Sherando High School is a public secondary school within Frederick County, Virginia, United States, and is part of Frederick County Public Schools. The school is located east of the town of Stephens City.

History
Sherando High School was opened in August 1993 as the second high school in Frederick County. It was built to help alleviate crowding at James Wood High School, the sole high school in the county at the time. The first principal was Dr. John W. Frossard, with assistant principals Gary V. Tisinger and Joseph J. Swack. The latter succeeded Frossard as principal.

The principal is John Nelson.

Accreditation
Sherando High School is a fully accredited high school based on its performance on the Standards of Learning tests in Virginia.

Students
As of 2020–2021 the student body was 71 % White, 16% Hispanic, 5.7% two or more races, 4.9% Black, 1.9% Asian, and less than 1.0% Native Hawaiian/Pacific Islander.

---------------

» **Tasks**:
A: In the article on Sherando High School, rewrite the paragraph beginning "Sherando High School was opened in August 1993" as a short list that keeps its main facts.
B: According to the article on Sherando High School, why was the school built? Answer in one to three sentences.
C: Extend the article on Sherando High School with a passage that follows on from its final sentence.

» **Record extracts**:

---------------

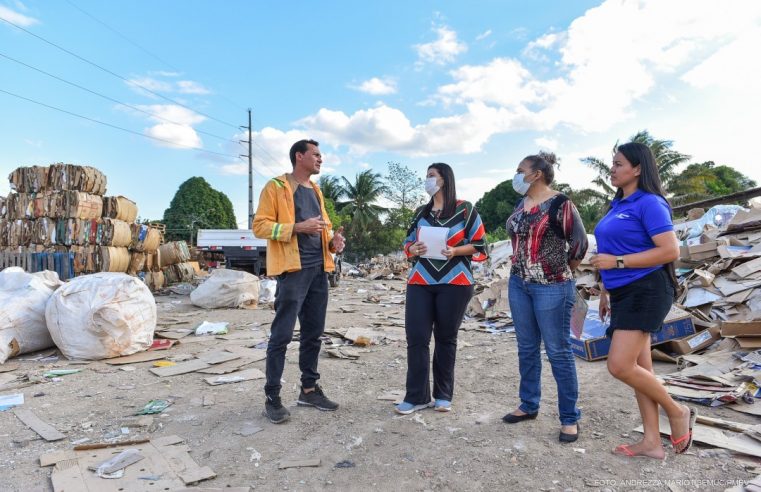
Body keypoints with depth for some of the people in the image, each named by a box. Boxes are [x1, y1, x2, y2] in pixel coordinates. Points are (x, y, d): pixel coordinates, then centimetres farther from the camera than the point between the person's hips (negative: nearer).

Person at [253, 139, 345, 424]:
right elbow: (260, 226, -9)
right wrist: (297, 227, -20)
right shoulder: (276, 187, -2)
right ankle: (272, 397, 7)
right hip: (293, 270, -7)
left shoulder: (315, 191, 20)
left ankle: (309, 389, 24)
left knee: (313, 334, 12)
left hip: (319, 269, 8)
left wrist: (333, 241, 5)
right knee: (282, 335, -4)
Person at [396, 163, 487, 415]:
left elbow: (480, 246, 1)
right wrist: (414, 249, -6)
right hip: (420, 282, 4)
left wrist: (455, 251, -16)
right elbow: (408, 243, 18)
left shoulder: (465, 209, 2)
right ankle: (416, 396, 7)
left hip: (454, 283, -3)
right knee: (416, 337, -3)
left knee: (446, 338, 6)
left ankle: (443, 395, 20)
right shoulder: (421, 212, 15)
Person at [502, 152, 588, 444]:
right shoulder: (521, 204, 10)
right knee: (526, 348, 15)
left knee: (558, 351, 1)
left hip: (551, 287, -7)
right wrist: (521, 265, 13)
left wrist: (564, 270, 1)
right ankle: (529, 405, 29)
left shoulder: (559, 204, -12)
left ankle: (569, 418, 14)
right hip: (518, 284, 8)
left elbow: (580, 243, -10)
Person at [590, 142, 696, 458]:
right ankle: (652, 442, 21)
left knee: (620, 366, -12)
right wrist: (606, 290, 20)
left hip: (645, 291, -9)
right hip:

---------------

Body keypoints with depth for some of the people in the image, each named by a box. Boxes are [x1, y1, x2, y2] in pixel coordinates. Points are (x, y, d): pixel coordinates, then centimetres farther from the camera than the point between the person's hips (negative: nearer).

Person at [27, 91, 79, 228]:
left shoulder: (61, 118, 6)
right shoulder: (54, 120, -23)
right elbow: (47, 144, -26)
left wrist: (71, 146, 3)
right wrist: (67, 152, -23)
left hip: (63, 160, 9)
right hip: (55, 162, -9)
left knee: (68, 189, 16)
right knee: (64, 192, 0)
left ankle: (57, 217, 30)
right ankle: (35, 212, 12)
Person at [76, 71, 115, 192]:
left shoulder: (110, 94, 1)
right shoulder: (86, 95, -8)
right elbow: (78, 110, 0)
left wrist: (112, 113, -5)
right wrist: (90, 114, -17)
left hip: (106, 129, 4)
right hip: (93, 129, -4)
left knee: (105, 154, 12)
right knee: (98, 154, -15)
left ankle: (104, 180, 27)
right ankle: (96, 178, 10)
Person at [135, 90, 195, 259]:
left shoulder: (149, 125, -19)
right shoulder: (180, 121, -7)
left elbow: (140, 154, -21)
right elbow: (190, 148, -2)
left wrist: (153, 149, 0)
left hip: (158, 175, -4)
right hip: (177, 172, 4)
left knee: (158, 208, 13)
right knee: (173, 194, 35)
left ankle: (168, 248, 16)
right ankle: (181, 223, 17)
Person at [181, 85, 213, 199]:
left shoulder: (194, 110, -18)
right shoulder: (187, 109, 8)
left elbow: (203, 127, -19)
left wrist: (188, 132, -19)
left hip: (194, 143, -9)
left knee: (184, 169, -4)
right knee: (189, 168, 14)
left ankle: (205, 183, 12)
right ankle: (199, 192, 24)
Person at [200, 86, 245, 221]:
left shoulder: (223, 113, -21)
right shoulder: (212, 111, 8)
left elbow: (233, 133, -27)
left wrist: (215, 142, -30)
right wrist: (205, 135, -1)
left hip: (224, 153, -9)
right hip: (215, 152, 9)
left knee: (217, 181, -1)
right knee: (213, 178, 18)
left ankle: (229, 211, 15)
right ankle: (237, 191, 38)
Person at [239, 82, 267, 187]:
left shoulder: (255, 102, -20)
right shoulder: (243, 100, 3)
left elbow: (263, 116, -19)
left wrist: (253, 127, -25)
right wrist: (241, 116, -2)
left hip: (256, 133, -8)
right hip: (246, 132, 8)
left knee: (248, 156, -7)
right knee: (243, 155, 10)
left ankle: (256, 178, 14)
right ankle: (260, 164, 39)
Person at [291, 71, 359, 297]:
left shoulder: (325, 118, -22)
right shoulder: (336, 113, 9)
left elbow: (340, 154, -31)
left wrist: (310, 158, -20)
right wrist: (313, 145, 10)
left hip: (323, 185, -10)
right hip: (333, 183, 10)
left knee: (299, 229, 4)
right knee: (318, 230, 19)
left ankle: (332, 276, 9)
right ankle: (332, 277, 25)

---------------

» **Answers for this exercise**:
A:
- Opened in August 1993 as the second high school in Frederick County
- Built to relieve crowding at James Wood High School, then the county's only high school
- First principal: Dr. John W. Frossard
- First assistant principals: Gary V. Tisinger and Joseph J. Swack
- Swack later succeeded Frossard as principal

B: Sherando High School was built to help relieve crowding at James Wood High School. At the time, James Wood was the only high school in Frederick County.

C:
Certain sophomores and juniors are eligible for admission to Mountain Vista Governor's School.

Athletics

The school mascot is a warrior.  The sports teams currently play in the AA Northwestern District and Region II.

Notable alumni
James "Clayster" Eubanks - Esports professional
Grant Golden - college basketball player for the Richmond Spiders, did not graduate, transferred from Sherando after his sophomore year
Kelley Washington - NFL wide receiver for the San Diego Chargers

Band 
The band has received the VBODA Virginia Honor Band recognition a total of 20 times. They first earned it in 1993–94, and they most recently earned it in 2021-2022.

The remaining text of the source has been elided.